Он отбрасывает их в корзину, и я стою неподвижно, пока он надевает на меня пижаму, застегивает ее спереди и укладывает в кровать. Я могла бы заплакать от облегчения, что я лежу. Я измотана эмоциями дня, но что-то останавливает меня, когда он протягивает мне чай, в который, я знаю, добавлено успокоительное… возможно, более сильное, чем обычно. Он не хочет просыпаться из-за моих кошмаров или беспокоиться о том, что я буду бродить по дому, прежде чем он встанет и будет готов проинструктировать меня завтра о том, как пройдет мой день. Но я не могу выкинуть из головы его прежний образ: напряженного на диване или стоящего у моей головы, его твердый член в нескольких дюймах от меня. Он не прикасался к нему. Не сделал ничего, чтобы дать себе разрядку, в которой, я знаю, он, должно быть, отчаянно нуждался. Бросив украдкой взгляд сейчас, я не вижу никаких доказательств этого. Позаботился ли он об этом раньше, пока я ела?
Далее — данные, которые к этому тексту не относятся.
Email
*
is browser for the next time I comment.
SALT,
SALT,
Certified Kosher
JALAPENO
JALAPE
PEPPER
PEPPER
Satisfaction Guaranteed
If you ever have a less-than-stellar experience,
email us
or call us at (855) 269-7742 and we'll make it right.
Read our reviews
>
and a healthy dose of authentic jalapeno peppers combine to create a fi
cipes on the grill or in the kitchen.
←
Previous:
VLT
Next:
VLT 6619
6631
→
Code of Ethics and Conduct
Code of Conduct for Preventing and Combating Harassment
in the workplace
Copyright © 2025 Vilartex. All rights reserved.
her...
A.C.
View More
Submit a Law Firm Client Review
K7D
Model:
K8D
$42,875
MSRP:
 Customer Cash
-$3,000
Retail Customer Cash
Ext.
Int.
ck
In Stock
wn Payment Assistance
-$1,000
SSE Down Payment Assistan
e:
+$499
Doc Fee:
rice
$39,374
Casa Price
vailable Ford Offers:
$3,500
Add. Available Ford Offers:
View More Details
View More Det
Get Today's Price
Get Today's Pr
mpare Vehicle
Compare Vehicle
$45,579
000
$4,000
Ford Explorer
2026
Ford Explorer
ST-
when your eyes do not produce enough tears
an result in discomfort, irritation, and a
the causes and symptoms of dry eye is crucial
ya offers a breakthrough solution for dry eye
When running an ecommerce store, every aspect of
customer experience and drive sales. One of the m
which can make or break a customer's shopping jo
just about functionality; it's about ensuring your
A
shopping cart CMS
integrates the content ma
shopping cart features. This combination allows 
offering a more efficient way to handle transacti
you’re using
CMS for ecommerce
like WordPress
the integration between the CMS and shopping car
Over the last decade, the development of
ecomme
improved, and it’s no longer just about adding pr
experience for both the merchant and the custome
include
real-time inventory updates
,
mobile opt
Мысль о нем в его комнате, сжимающем в кулаке свой ноющий член, снова посылает через меня горячую волну желания. Я хочу увидеть это. Я хочу увидеть его обнаженным. Я хочу видеть в нем столько же, сколько он видел во мне.

Когда он дает мне чай, я пью его. Но не глотаю. Я расслабляю рот, держа чай там, и невинно смотрю на него, пока он наблюдает за мной.

— Спокойной ночи, малыш, — наконец говорит Александр, его губы плотно сжаты, когда он поворачивается, чтобы выключить лампу, забирая чашку из моей руки.

Я не отвечаю, но он не сочтет это странным. Иногда я уже засыпала к тому времени, как он уходил, а сегодня вечером он просто подумает, что я злюсь на него. На самом деле это не так. Я расстроена, сбита с толку, измучена… и любопытна.

В ту минуту, когда я слышу, как его шаги удаляются по коридору, достаточно далеко, чтобы понять, что он не вернется, я выскальзываю из кровати и выплевываю чай в одно из комнатных растений, у меня болит челюсть. Я быстро забираюсь обратно под одеяло, мой язык покалывает от успокоительного, и жду, пока не узнаю, что он закончил свои ночные обходы по квартире. Пока он не окажется в своей спальне, единственном месте, куда мне запрещено заходить.

Он не причинил мне вреда раньше. Он продемонстрировал явное нежелание быть жестоким, даже когда сердился на меня. Действительно ли будет намного хуже, если он поймает меня, крадущуюся возле его спальни? Возможно. Просто на этот раз мне нужно быть более осторожной, чтобы меня не поймали.